I haven't paid much attention to her hair yet as I actually like where its at and I think it will be something I look at later on as a finishing piece.
Right - a detail of the left hand. Plus you can see the bench photographed above makes its debut. I have found the hands very challenging in this painting as the model reference I had wasn't as good as it should have been. The hands had flour on them which masked the tonal detail that I needed plus the photos of the hands didn't have enough light and therefore detail.
Below you can see I have added another element. I often work this way - building on the exisiting compostion to provide balance, contrast and detail.
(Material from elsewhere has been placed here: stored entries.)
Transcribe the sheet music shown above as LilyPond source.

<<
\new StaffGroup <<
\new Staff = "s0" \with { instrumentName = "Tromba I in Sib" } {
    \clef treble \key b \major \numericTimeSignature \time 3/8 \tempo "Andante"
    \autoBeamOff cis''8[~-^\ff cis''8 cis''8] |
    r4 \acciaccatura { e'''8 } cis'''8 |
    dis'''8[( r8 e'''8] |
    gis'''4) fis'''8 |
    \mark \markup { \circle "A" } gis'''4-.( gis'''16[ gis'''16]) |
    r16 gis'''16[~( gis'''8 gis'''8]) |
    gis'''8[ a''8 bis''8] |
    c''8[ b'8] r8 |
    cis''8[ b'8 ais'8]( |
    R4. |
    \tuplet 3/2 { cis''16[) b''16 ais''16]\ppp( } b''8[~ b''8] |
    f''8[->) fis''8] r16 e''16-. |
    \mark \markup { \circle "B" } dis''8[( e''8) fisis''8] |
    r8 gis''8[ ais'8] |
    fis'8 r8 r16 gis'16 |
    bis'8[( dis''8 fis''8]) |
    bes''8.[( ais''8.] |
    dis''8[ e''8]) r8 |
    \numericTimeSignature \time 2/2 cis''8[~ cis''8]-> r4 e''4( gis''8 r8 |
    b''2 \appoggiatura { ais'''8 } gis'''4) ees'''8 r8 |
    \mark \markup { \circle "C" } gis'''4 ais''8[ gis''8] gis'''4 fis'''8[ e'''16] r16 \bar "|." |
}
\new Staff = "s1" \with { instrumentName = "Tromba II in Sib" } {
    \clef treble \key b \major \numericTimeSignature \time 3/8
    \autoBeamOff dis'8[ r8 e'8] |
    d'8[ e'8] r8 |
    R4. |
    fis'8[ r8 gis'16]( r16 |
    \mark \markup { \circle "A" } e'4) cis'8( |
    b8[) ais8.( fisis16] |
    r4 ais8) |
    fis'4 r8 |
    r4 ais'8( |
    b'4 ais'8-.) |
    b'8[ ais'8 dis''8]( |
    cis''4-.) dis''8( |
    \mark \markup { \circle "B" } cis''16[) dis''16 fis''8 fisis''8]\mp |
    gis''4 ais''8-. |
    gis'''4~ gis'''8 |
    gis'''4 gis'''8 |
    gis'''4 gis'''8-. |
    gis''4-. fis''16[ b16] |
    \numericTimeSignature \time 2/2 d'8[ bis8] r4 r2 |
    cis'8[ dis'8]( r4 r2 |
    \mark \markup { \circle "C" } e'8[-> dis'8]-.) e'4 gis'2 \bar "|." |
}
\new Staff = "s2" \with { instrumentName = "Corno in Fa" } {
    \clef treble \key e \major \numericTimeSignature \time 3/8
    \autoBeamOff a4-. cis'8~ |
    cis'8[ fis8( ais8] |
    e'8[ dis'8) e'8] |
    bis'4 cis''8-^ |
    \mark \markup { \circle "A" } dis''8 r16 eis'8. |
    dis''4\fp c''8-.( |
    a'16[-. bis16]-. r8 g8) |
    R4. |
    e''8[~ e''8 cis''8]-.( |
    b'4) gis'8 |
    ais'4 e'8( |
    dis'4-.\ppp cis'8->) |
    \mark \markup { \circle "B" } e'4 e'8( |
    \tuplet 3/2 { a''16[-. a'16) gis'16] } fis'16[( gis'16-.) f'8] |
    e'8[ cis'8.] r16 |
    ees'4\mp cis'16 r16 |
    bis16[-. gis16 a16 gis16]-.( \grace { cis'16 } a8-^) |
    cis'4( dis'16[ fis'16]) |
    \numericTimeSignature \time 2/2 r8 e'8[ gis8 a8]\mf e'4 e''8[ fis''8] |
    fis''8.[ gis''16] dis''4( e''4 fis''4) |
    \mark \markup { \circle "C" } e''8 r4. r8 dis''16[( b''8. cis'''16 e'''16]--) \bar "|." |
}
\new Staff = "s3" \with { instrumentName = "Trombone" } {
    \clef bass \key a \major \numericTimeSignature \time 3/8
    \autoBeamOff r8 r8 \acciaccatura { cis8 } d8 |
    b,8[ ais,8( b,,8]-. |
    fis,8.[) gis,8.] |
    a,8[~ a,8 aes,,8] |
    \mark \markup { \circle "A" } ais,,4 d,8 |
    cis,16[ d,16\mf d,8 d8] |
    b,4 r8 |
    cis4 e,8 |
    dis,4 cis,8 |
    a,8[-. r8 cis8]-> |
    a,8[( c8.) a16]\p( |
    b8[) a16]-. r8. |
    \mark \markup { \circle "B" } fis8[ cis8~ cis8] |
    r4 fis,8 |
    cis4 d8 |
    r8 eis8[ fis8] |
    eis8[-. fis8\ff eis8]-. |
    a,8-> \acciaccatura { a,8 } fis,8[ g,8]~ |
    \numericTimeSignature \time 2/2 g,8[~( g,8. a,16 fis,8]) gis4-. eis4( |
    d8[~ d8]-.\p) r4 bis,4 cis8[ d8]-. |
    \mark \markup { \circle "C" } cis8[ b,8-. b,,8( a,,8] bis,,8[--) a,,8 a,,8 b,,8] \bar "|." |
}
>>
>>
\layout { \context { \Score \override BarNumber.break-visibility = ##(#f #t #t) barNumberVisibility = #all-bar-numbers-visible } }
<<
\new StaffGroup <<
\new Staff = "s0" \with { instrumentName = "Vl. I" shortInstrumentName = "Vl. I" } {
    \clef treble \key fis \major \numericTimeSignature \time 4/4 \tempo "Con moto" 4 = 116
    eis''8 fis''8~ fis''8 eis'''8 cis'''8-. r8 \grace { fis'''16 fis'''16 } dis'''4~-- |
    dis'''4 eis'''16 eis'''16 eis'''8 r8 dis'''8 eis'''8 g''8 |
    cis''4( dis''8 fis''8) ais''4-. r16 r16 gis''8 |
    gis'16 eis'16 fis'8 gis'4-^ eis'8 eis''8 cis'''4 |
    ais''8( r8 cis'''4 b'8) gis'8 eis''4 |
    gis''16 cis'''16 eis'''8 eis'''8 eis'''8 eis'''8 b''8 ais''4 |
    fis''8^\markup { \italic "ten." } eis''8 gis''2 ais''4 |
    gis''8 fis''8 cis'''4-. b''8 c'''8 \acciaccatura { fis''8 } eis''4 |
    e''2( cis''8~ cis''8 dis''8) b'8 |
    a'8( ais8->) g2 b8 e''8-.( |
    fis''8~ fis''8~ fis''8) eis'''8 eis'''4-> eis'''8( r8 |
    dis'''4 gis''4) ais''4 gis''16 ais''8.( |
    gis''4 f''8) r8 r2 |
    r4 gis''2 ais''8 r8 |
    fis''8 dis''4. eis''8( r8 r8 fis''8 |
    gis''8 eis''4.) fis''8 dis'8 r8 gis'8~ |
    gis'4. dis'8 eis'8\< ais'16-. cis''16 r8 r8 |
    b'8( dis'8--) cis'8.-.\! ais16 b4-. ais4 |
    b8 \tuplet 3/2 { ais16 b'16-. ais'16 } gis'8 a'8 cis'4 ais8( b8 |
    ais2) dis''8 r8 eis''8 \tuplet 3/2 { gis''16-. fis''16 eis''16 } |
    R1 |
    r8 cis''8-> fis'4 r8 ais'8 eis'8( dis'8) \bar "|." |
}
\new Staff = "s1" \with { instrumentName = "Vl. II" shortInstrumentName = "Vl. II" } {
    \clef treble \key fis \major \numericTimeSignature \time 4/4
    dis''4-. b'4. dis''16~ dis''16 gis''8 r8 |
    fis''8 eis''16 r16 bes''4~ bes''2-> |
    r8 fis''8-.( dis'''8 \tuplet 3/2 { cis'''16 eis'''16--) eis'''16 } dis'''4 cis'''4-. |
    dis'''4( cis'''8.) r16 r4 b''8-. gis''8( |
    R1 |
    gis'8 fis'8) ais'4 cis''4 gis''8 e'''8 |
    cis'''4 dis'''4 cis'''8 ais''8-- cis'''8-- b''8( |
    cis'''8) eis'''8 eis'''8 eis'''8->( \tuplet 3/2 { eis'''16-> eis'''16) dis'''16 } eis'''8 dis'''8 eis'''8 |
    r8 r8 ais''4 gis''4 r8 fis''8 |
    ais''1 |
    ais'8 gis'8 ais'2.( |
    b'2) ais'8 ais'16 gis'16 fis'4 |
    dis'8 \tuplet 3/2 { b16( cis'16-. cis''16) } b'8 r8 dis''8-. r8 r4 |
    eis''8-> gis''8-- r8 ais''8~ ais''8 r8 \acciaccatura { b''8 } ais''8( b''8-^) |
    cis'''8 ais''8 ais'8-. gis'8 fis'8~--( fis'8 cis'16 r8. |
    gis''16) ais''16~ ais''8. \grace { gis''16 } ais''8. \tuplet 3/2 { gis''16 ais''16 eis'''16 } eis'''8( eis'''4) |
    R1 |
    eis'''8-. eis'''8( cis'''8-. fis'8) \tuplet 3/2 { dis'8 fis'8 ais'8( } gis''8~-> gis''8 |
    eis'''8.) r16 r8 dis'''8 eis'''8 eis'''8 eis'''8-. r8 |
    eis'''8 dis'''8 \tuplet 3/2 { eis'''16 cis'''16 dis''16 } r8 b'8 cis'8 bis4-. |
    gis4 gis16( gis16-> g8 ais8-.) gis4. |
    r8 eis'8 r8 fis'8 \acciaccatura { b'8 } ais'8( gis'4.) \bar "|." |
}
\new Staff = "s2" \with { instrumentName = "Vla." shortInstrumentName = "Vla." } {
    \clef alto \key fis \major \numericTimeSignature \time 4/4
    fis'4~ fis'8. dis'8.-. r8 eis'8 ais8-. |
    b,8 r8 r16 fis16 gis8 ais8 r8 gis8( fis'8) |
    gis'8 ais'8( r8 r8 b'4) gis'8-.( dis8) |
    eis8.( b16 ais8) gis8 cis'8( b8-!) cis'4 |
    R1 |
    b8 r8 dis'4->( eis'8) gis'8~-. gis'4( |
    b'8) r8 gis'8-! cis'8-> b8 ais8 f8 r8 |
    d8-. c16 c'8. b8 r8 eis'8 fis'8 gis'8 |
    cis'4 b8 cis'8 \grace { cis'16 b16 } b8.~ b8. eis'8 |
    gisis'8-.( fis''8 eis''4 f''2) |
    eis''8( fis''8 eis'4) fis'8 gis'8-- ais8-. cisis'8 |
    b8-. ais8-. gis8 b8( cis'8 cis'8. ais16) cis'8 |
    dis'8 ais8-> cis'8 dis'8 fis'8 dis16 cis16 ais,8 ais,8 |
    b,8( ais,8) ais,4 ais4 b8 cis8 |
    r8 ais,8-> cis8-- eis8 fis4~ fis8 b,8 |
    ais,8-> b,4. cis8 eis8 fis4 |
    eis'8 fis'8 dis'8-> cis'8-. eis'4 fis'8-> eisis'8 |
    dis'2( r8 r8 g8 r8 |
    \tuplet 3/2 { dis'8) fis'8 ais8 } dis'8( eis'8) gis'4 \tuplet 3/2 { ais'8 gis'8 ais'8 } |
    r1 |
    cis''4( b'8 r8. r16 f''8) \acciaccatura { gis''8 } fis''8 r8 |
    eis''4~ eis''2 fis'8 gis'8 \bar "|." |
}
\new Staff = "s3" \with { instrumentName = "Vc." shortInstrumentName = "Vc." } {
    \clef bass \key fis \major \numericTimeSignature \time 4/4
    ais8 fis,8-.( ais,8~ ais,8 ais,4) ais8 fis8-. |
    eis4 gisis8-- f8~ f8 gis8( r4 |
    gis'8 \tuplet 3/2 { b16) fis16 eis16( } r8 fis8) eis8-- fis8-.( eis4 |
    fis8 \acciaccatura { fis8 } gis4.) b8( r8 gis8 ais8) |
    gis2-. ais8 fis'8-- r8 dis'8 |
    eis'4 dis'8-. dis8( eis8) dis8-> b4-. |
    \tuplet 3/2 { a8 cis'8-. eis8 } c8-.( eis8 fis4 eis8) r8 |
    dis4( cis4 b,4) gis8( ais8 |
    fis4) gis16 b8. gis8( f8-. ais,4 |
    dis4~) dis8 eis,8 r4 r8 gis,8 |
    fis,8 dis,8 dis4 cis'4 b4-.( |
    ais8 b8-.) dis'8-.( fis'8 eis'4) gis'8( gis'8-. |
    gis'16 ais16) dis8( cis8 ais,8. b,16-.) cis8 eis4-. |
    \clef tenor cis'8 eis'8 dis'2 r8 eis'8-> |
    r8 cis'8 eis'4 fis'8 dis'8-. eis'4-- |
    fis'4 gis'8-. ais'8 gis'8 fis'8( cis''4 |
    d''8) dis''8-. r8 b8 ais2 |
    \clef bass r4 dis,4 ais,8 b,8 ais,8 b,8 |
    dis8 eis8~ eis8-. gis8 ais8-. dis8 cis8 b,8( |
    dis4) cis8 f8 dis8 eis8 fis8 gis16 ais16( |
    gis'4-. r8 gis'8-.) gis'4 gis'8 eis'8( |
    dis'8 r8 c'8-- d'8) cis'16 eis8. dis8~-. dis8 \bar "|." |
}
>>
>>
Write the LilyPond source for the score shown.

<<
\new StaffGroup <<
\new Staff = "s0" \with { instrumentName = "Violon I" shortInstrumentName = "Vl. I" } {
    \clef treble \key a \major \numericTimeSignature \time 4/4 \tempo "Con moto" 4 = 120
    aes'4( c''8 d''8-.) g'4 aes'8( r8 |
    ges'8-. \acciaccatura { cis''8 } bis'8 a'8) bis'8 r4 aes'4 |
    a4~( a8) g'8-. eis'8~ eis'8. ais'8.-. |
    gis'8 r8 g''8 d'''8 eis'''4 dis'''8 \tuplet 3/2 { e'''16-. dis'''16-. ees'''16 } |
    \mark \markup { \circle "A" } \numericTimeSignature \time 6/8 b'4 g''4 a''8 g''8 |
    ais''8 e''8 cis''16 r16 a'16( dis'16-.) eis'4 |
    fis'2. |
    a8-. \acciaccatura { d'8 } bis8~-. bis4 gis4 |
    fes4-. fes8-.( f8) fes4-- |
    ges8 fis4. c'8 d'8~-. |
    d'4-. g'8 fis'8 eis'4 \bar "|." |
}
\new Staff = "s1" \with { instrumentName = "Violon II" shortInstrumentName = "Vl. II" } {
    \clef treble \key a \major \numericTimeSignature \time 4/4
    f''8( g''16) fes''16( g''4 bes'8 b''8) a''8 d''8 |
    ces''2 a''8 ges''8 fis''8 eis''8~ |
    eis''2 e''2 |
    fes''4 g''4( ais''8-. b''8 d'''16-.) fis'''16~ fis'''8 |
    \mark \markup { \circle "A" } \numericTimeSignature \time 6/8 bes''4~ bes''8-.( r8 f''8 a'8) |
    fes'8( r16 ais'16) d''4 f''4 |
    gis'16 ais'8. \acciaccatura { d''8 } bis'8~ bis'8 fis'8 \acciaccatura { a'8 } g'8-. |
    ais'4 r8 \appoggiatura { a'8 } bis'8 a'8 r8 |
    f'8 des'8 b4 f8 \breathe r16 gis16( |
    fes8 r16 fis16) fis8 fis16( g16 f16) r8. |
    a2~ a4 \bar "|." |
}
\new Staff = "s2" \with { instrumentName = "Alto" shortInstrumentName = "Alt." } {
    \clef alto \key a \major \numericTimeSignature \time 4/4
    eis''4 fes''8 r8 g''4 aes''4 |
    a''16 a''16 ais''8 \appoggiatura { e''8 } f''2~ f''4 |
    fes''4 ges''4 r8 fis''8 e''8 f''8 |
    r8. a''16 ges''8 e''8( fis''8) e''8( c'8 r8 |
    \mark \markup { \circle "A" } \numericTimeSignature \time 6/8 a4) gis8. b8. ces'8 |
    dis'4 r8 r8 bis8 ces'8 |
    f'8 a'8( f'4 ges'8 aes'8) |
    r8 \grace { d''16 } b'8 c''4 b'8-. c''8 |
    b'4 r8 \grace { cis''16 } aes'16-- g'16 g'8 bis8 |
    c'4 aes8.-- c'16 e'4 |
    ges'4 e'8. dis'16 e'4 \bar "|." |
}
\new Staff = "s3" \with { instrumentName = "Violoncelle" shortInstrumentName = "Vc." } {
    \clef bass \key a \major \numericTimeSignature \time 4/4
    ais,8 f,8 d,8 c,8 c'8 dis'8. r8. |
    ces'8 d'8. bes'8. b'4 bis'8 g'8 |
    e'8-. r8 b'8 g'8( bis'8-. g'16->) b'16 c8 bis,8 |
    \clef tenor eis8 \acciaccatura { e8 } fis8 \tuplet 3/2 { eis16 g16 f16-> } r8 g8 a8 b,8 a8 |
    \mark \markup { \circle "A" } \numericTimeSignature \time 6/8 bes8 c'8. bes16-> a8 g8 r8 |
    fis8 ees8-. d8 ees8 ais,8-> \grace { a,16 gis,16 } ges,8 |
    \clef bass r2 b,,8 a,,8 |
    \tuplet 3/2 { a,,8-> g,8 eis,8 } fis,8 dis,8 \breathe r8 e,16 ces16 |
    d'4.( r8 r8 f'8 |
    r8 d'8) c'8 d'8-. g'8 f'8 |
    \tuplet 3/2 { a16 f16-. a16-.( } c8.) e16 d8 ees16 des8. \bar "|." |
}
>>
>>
This iron spoon will be quite dark - something I felt was needed once I had created the shadow underneath the bench
Below you can see I have worked on her hair and added more definition to her face. I think looking at the two images side by side I have both gained and lost something. I like the softness of her face in the above image but part of bringing her hair around her face was a nod to the experience when baking that when your hands are covered in dough that is when you have an annoying stand of hair that tickles your nose and covers your eyes.
Also after much deliberating I added apples to the bowl. I initially wanted to put dough in there but due to the lack of 'flour' at the time I did this i decided to address that and instead have a lack of flour. i also felt like the painting needed something - a splash of colour. We make a lot of apple tarts in this house as it is my son's favourite dessert.
Below - a few weeks on and I have toned down the warmth in her skin with my favourite paint 'Transparent White'. Mixed with a bit of black it has a great cooling effect and can knock back 'when warm goes brown/muddy'. I also decided to add more cool white to the background. Because I was getting close to finishing I decided to take it into the framers/ gallery to choose something. I totally underestimated how important this was.
Once I had chosen the perfect frame [ see left ] it actually highlighted a few issues within the work. Seeing it in a different environment, with the frame made the background appear 'muddy'. It was a great exercise actually and one I will do again. I get so used to seeing my work in the same space that I miss the big picture. It is well worth while stepping back from time to time.
I also worked on the apples from reference photos and added an olive branch. I wasn't sure about the tension between the leaf and her shoulder but decided to leave it.
So below you can see the finished painting. Due to suddenly deciding it should be sent to Auckland, to be part of OREXART's group show celebrating their brand new gallery space, I had to put in a marathon effort to get all the little details up to scratch...things like strands of hair, highlights and shadows and floral fabric trim.